Over the summer, Jacobsen quietly drummed up support for the project while working on some of the software necessary to pilot the drones. And after starting as a doctoral student at Stanford University in the fall, Jacobsen gave the first public presentation on the project at the Defense Entrepreneurship Forum last month. The project took first prize and $5,000 dollars worth of seed money.

“He brought in a video and one of his [drone] mock-ups and gave a talk and it was by far the best one,” said DEF organizer, Army Maj. Nate Finney.

The DEF forum is meant to be an informal gathering where military leaders can discuss issues within in their respective services without the formal constraints usually associated with the military’s bureaucracy.

It “tries to provide a space to develop and employ their innovative ideas and the things they’d like to change in their service,” Finney said.

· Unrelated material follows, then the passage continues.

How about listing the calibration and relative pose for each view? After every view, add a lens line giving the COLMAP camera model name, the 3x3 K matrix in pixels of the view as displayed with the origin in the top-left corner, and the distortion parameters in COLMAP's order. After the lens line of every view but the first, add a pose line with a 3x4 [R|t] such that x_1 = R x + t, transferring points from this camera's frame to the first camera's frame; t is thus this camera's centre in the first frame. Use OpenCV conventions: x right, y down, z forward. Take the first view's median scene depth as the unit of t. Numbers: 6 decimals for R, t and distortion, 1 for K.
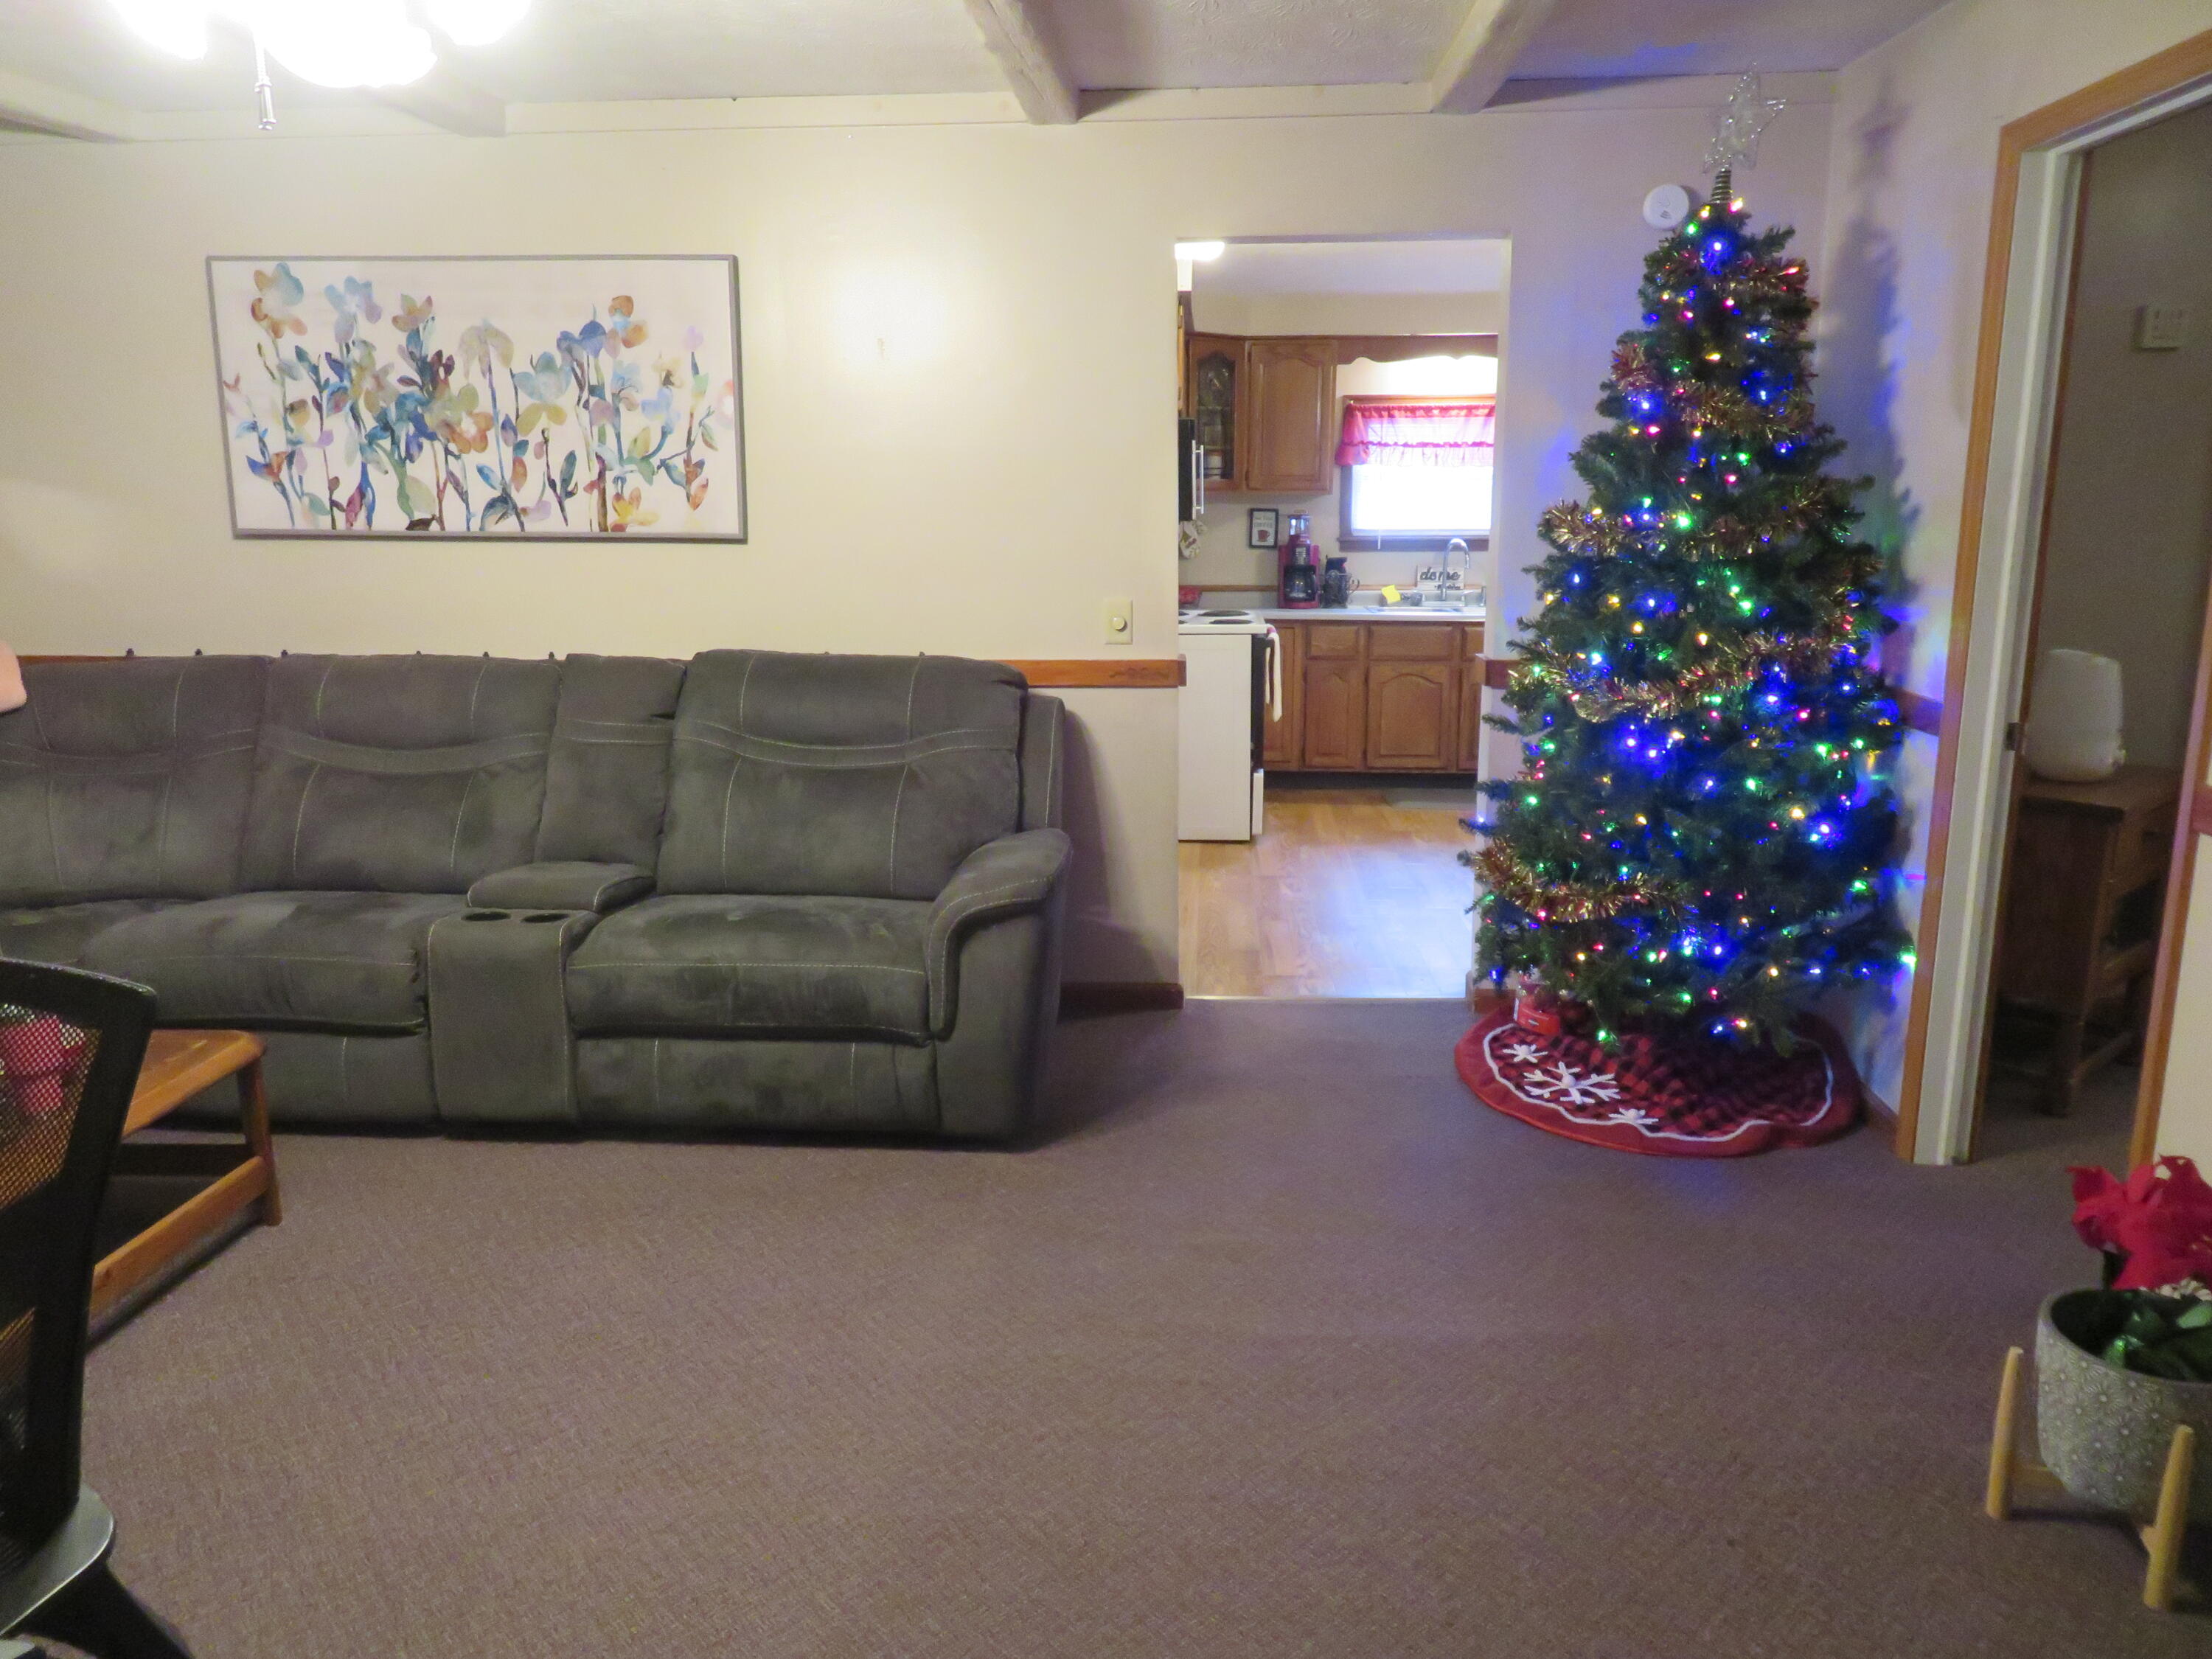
lens RADIAL K [[1605.1, 0, 1106.0], [0, 1605.1, 829.5], [0, 0, 1]] dist [-0.024335, 0.000446]
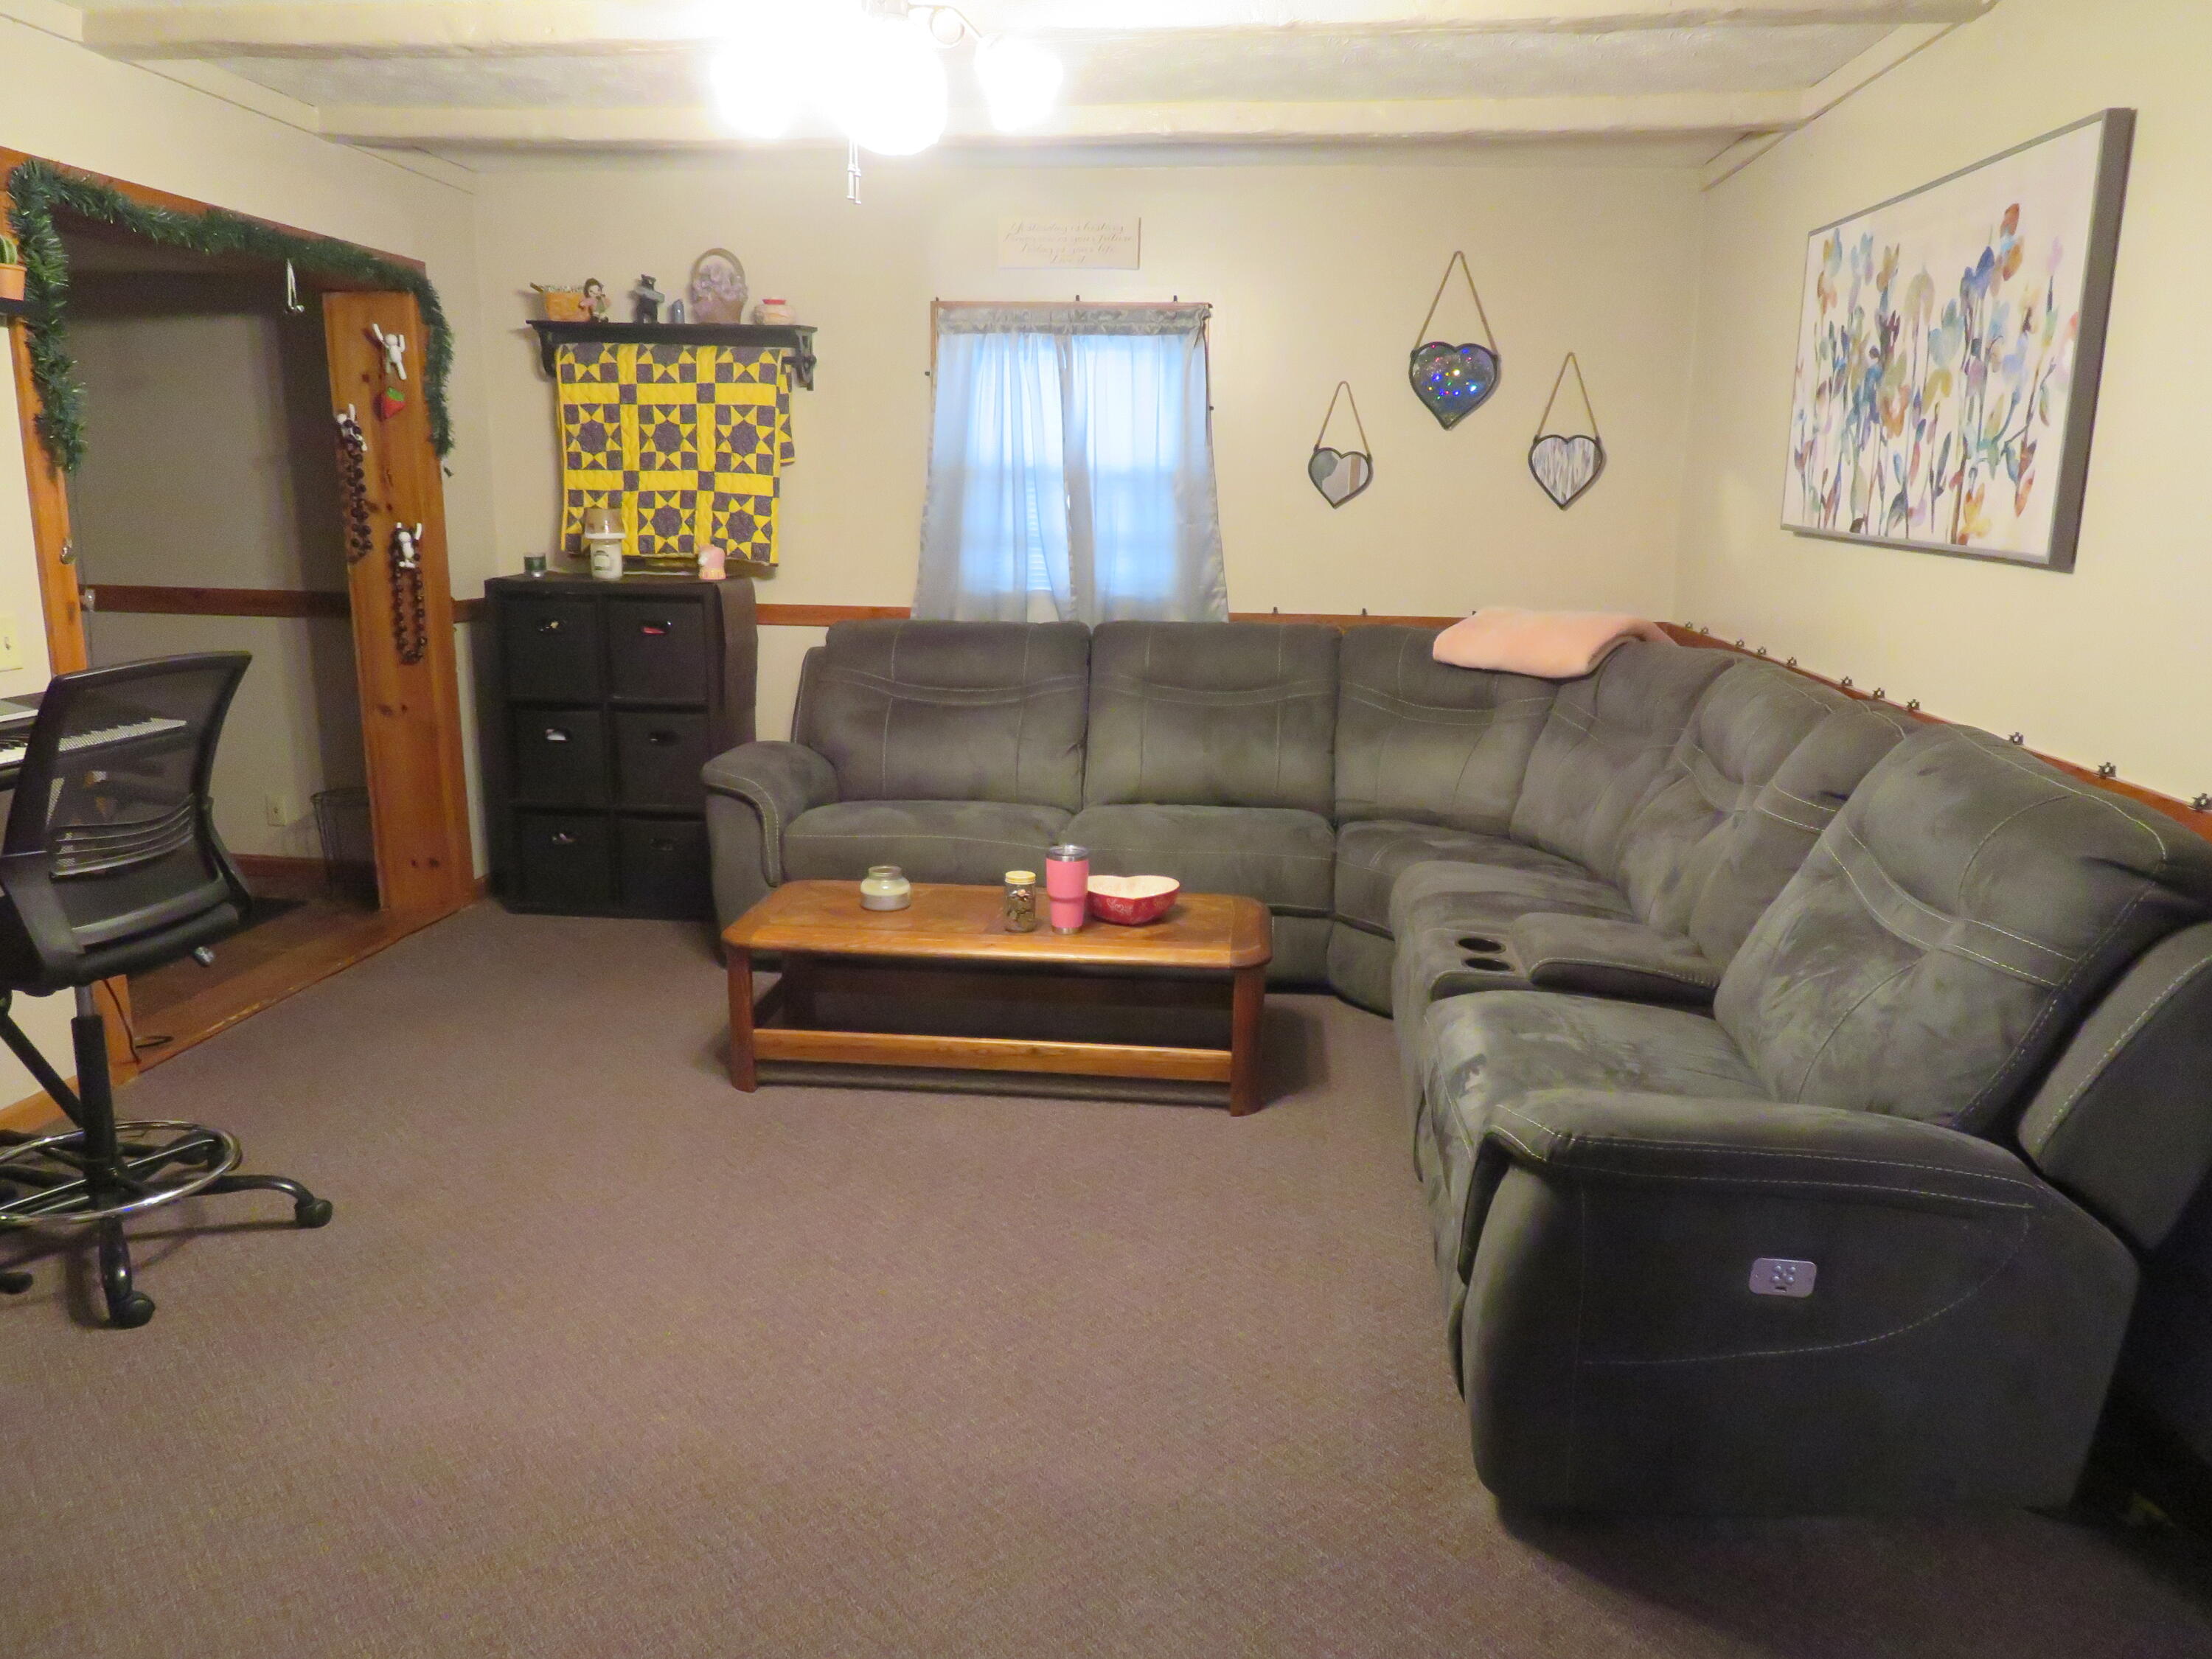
lens RADIAL K [[1605.1, 0, 1106.0], [0, 1605.1, 829.5], [0, 0, 1]] dist [-0.024335, 0.000446]
pose [[0.012126, 0.214602, -0.976626, 0.413249], [-0.236183, 0.949676, 0.205748, -0.123196], [0.971633, 0.228168, 0.062201, 0.622754]]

In addition to winning the unanimous support of a panel of judges, the airlift project won 80 percent of the conference’s popular vote.

“We’ve had a ton of interest since DEF, including the State Department, strategic consulting groups and aerospace companies,” Jacobsen said, adding that the project was discussed at a U.N. meeting on drones last week as well.

As 2015 approaches, Jacobsen hopes to be able to showcase the aircraft and software in January and then start trials in Turkey.

“We need to get some stakeholders on board, including the Turkish government and U.S. government and hopefully win some support and permissions,” Jacobsen said. “And then well, hopefully we’ll be flying into Syria.”